--- ASSIGNED TASK 1 ---
Rewrite the listing from its first line through the line containing "680.3], [0, 0, 1]] dist [-0.002818, 0.000542]", replacing "Decimals" with "Precision" and leaving everything else unchanged. Omit the pictures from your answer.

--- TEXT PROVIDED ---

--- START ---

Figure 11 depicts bearing and shaft surface conditions after seizure tests showing scuffed conditions. This verifies the previously observed processes going on by the measurement quantities. The emergency capacity of the bearing overlay and the protecting anti-wear additives of the lubricant are overloaded upon reaching the seizure load limit. This means that soft phases of the overlay are consumed, and sacrificial anti-wear layers of the lubricants are removed and fail to reform with the same speed. The overlay wears off and the substrates are exposed, see Figure 11a. The substrates provide higher affinity towards the steel counterpart compared to that of the top bearing overlay. Subsequently, scuffing processes take place. These scuffing events result in galling marks on the exposed substrate areas and material transfer on the steel shaft material, see Figure 11b.

--- END ---

--- AVAILABLE DATA ---
--- START ---

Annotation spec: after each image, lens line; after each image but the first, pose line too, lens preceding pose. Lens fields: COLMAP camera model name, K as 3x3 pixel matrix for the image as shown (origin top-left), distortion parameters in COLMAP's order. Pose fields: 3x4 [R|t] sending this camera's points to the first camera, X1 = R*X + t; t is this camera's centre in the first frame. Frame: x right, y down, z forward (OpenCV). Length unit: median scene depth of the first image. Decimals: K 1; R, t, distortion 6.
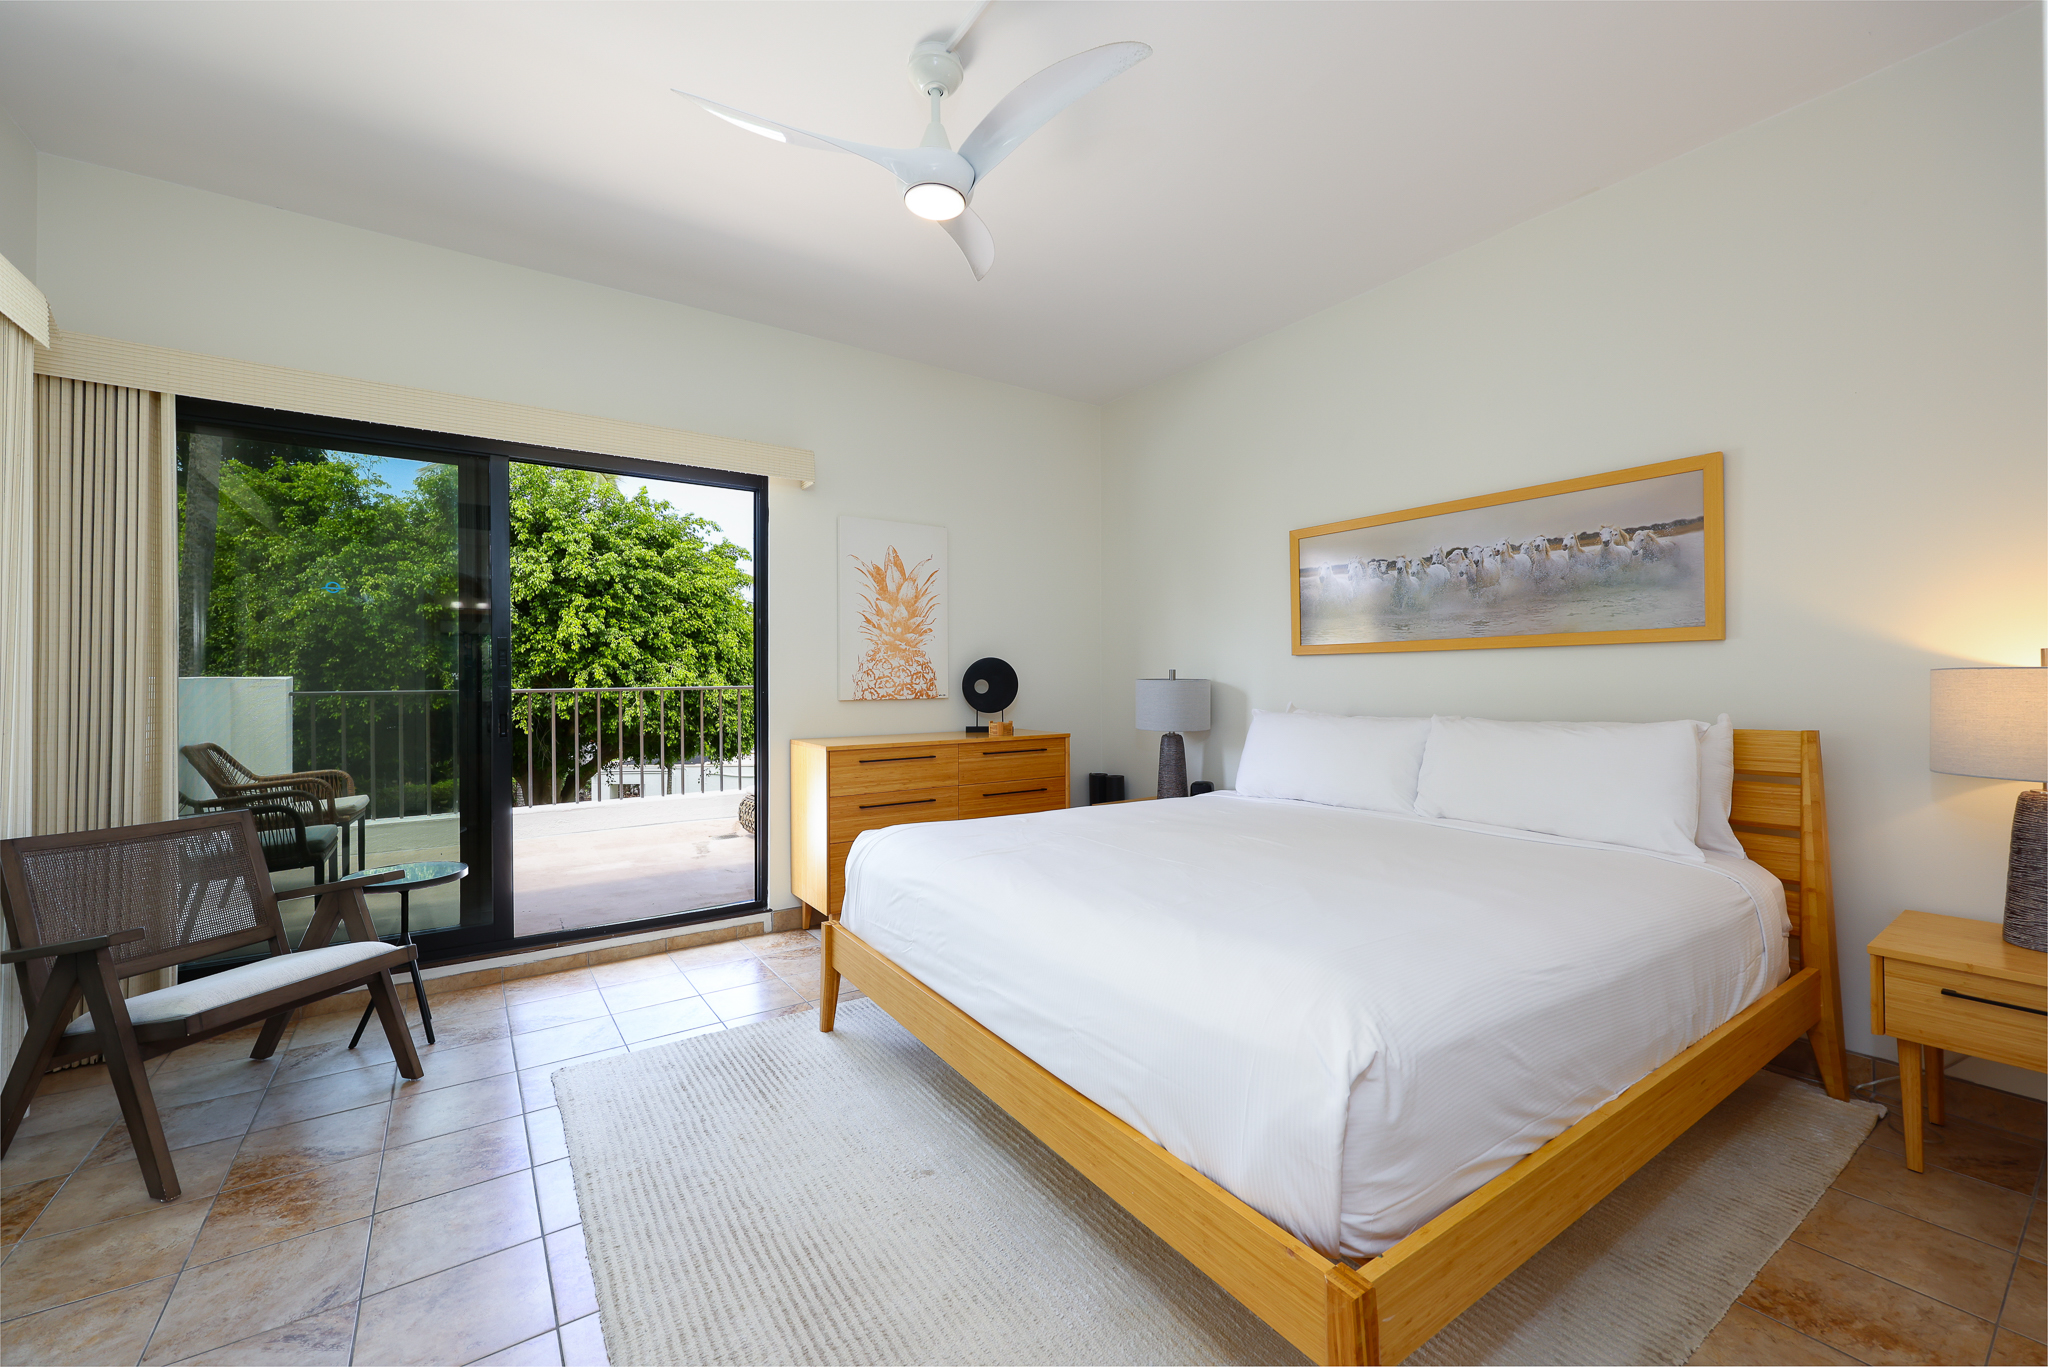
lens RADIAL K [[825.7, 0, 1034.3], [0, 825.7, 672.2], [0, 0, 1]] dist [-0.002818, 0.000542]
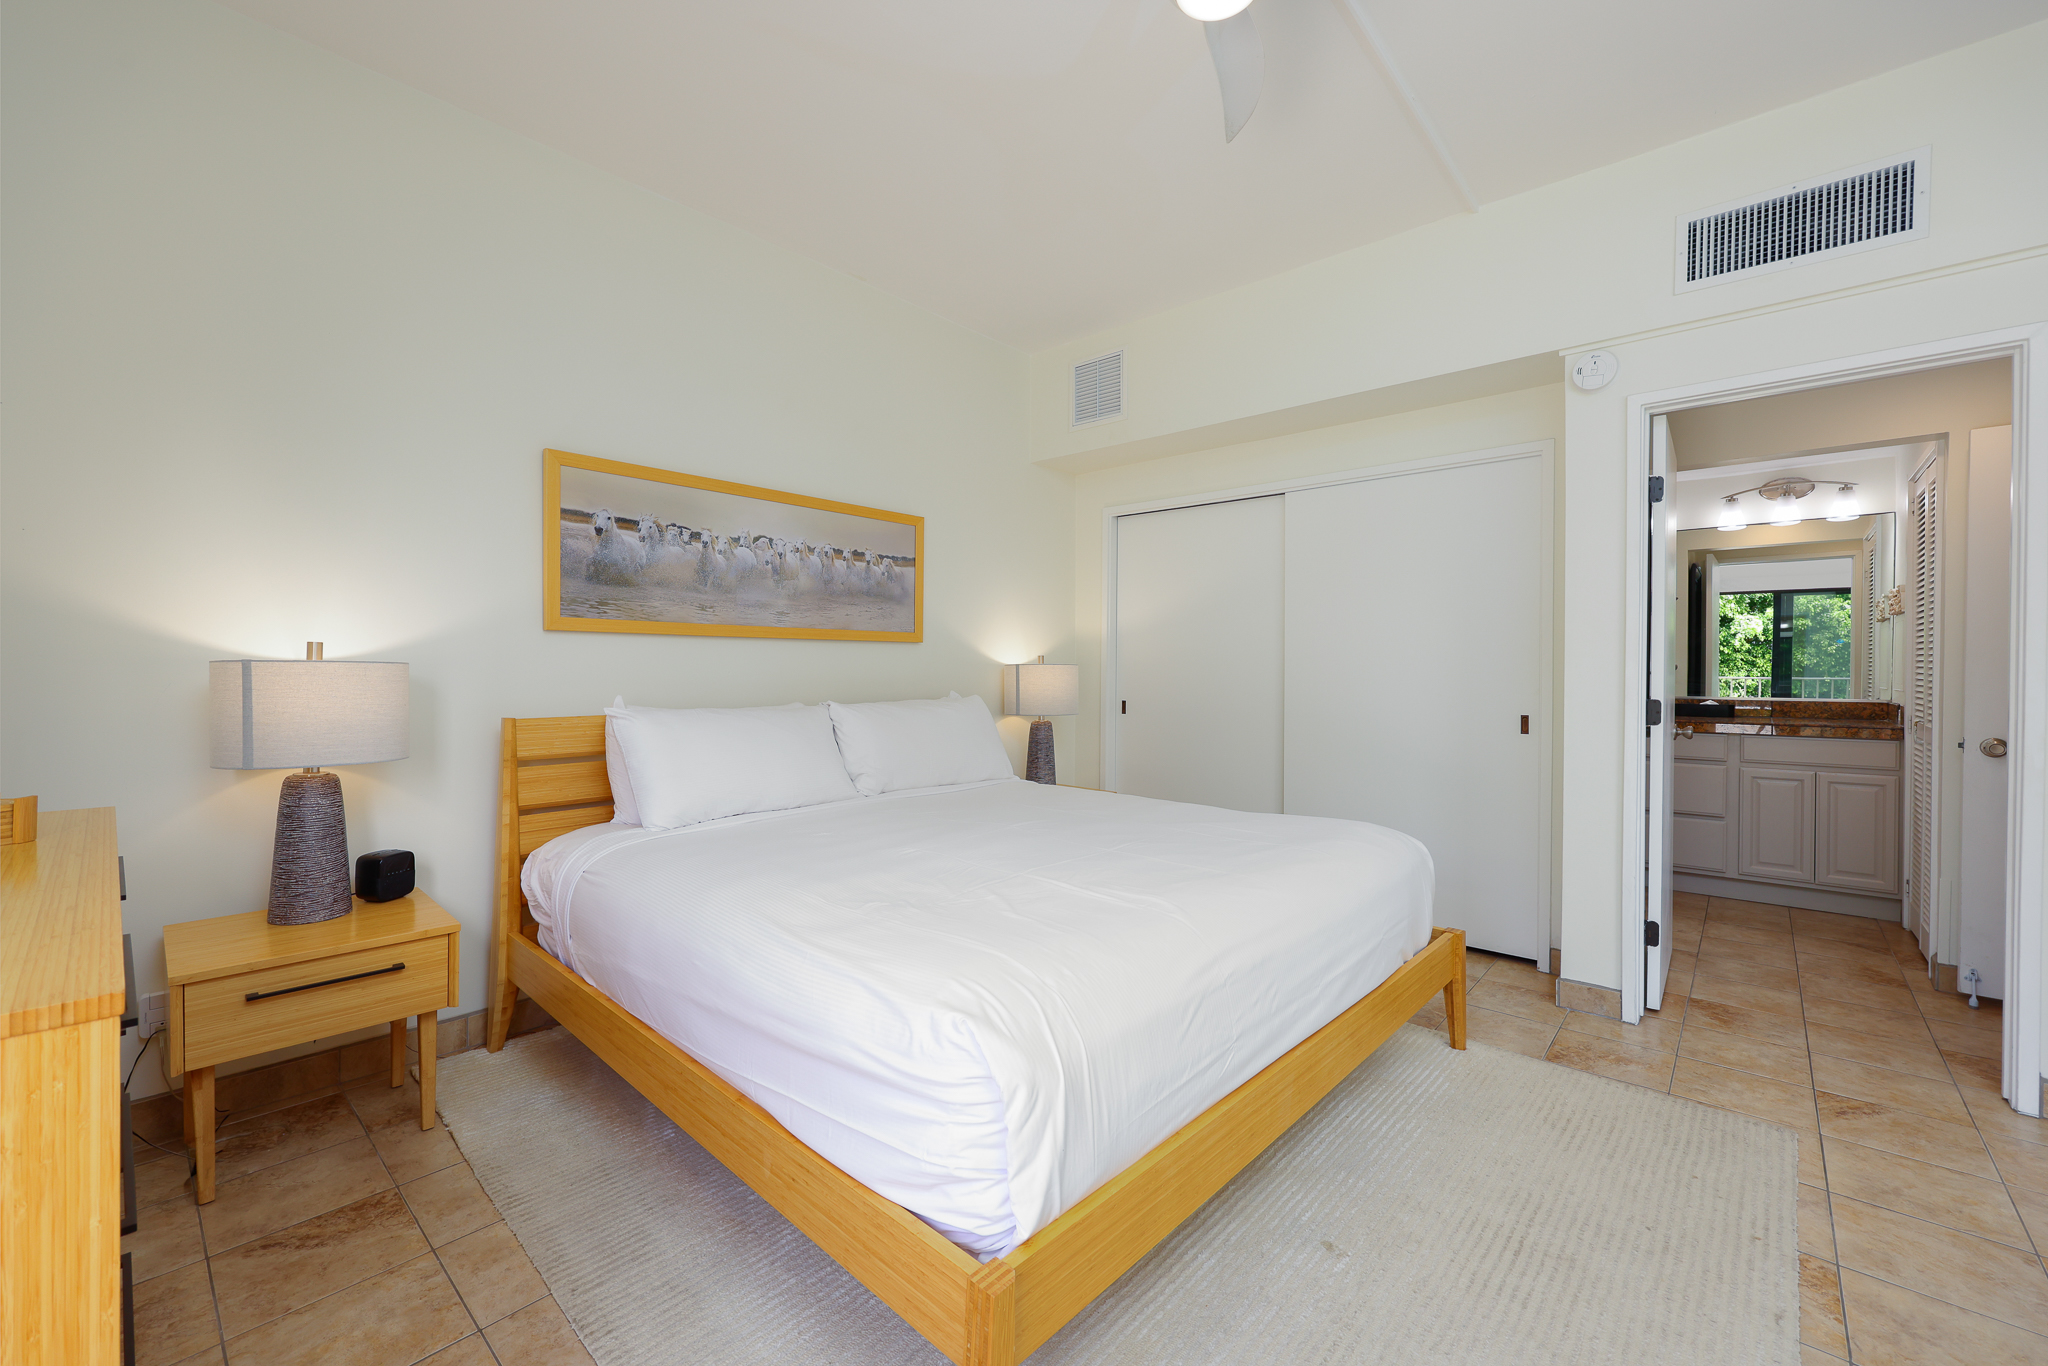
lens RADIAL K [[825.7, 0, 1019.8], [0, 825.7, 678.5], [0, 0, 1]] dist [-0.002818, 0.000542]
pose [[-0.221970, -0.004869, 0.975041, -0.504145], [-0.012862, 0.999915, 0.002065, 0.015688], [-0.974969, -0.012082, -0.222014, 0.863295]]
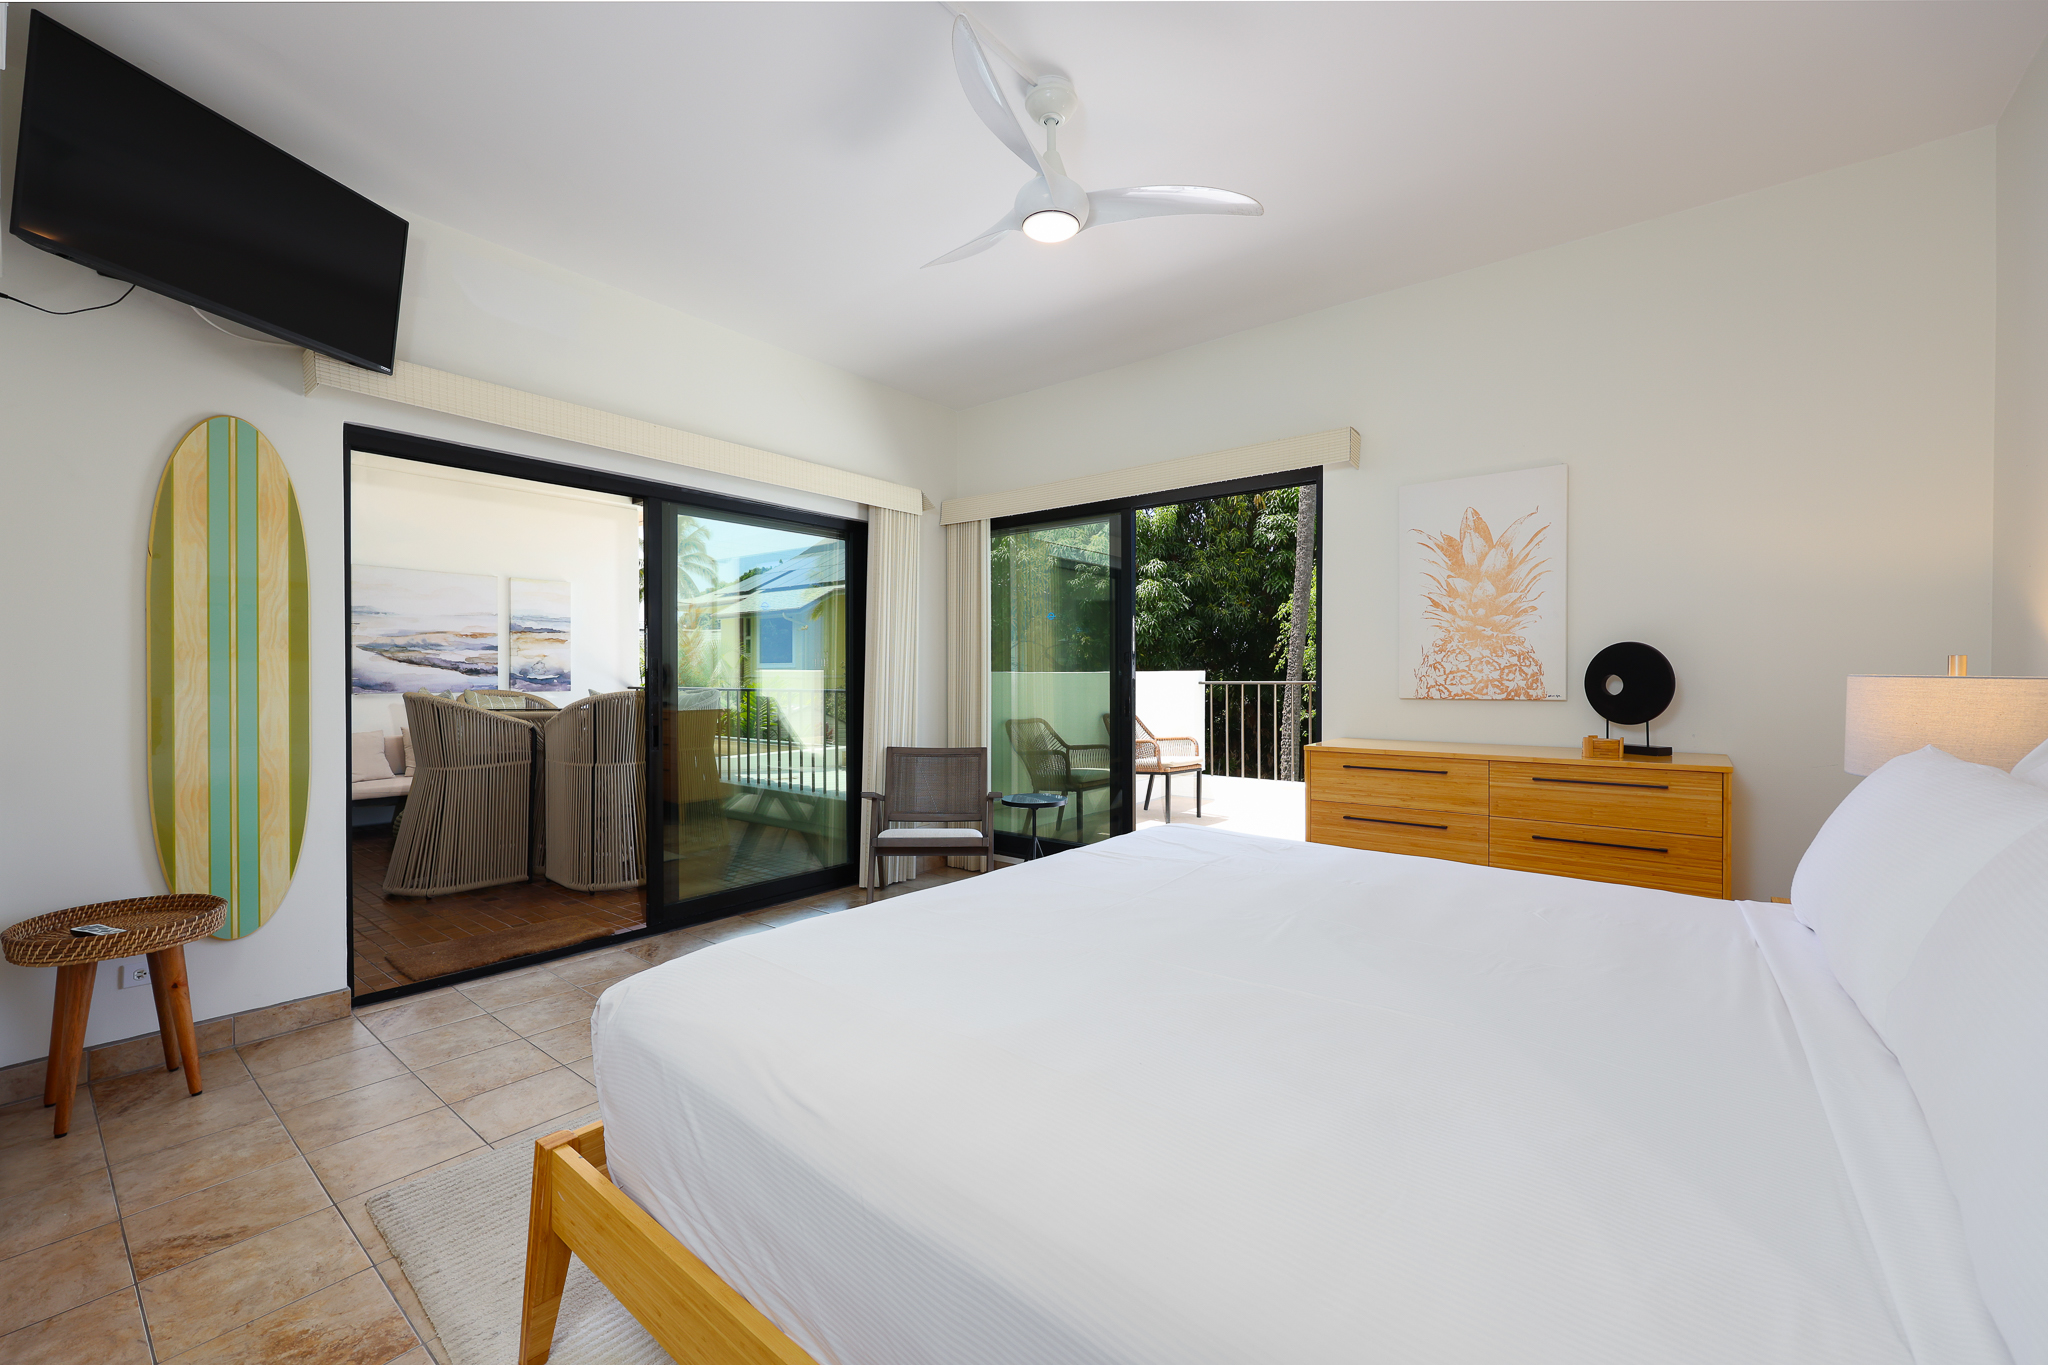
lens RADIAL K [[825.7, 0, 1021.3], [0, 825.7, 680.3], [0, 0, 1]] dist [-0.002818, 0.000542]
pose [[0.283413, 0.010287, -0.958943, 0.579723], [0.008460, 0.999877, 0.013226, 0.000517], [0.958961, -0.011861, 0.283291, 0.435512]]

--- END ---

--- ASSIGNED TASK 2 ---
Reproduce the whole passage on bearing seizure and scuffing word for word.

--- TASK ANSWER 1 ---
Annotation spec: after each image, lens line; after each image but the first, pose line too, lens preceding pose. Lens fields: COLMAP camera model name, K as 3x3 pixel matrix for the image as shown (origin top-left), distortion parameters in COLMAP's order. Pose fields: 3x4 [R|t] sending this camera's points to the first camera, X1 = R*X + t; t is this camera's centre in the first frame. Frame: x right, y down, z forward (OpenCV). Length unit: median scene depth of the first image. Precision: K 1; R, t, distortion 6.
lens RADIAL K [[825.7, 0, 1034.3], [0, 825.7, 672.2], [0, 0, 1]] dist [-0.002818, 0.000542]
lens RADIAL K [[825.7, 0, 1019.8], [0, 825.7, 678.5], [0, 0, 1]] dist [-0.002818, 0.000542]
pose [[-0.221970, -0.004869, 0.975041, -0.504145], [-0.012862, 0.999915, 0.002065, 0.015688], [-0.974969, -0.012082, -0.222014, 0.863295]]
lens RADIAL K [[825.7, 0, 1021.3], [0, 825.7, 680.3], [0, 0, 1]] dist [-0.002818, 0.000542]

--- TASK ANSWER 2 ---
Figure 11 depicts bearing and shaft surface conditions after seizure tests showing scuffed conditions. This verifies the previously observed processes going on by the measurement quantities. The emergency capacity of the bearing overlay and the protecting anti-wear additives of the lubricant are overloaded upon reaching the seizure load limit. This means that soft phases of the overlay are consumed, and sacrificial anti-wear layers of the lubricants are removed and fail to reform with the same speed. The overlay wears off and the substrates are exposed, see Figure 11a. The substrates provide higher affinity towards the steel counterpart compared to that of the top bearing overlay. Subsequently, scuffing processes take place. These scuffing events result in galling marks on the exposed substrate areas and material transfer on the steel shaft material, see Figure 11b.